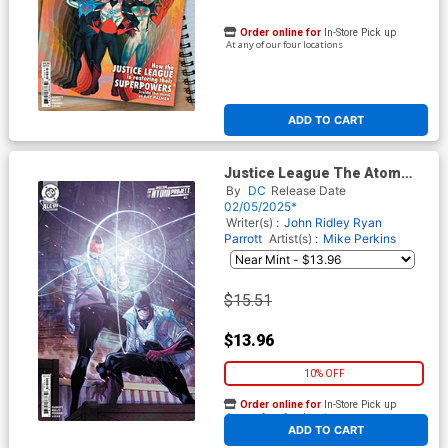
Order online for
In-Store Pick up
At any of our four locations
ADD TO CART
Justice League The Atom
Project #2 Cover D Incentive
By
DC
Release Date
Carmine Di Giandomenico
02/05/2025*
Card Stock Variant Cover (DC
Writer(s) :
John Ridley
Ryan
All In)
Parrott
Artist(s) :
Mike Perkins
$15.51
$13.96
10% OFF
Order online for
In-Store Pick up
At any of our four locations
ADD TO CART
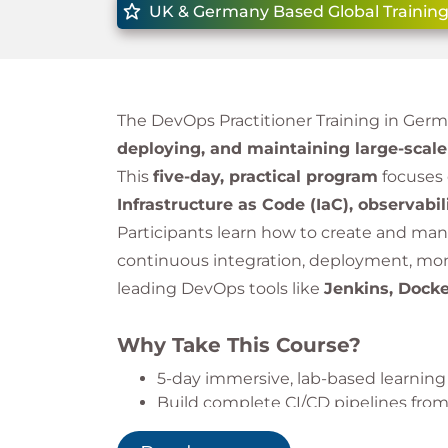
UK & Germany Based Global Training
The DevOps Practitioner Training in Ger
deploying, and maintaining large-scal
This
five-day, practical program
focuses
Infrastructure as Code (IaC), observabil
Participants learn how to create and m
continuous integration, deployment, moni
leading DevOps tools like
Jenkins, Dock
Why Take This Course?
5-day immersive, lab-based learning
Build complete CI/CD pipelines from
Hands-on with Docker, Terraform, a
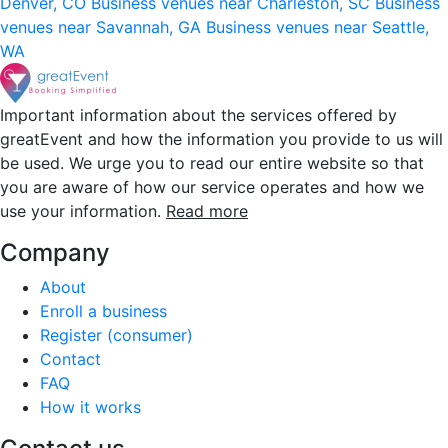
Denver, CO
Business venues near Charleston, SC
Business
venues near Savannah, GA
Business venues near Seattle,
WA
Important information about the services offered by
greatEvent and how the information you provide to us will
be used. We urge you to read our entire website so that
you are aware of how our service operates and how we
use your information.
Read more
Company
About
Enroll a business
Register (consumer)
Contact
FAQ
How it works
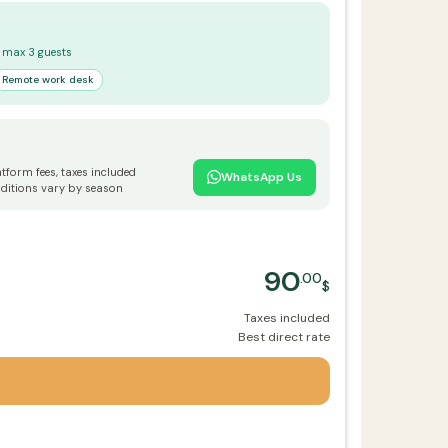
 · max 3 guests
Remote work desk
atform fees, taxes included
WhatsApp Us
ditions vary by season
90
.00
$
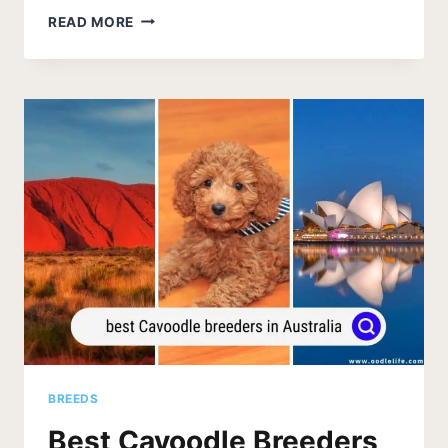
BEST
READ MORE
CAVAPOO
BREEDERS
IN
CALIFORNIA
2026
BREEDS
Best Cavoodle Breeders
::::
= WHAT IS REQUIRED =
Collect the complete line wherever the string "Cover" appears in the records.

= TASK SOLUTION =
Project #2 Cover D Incentive
Card Stock Variant Cover (DC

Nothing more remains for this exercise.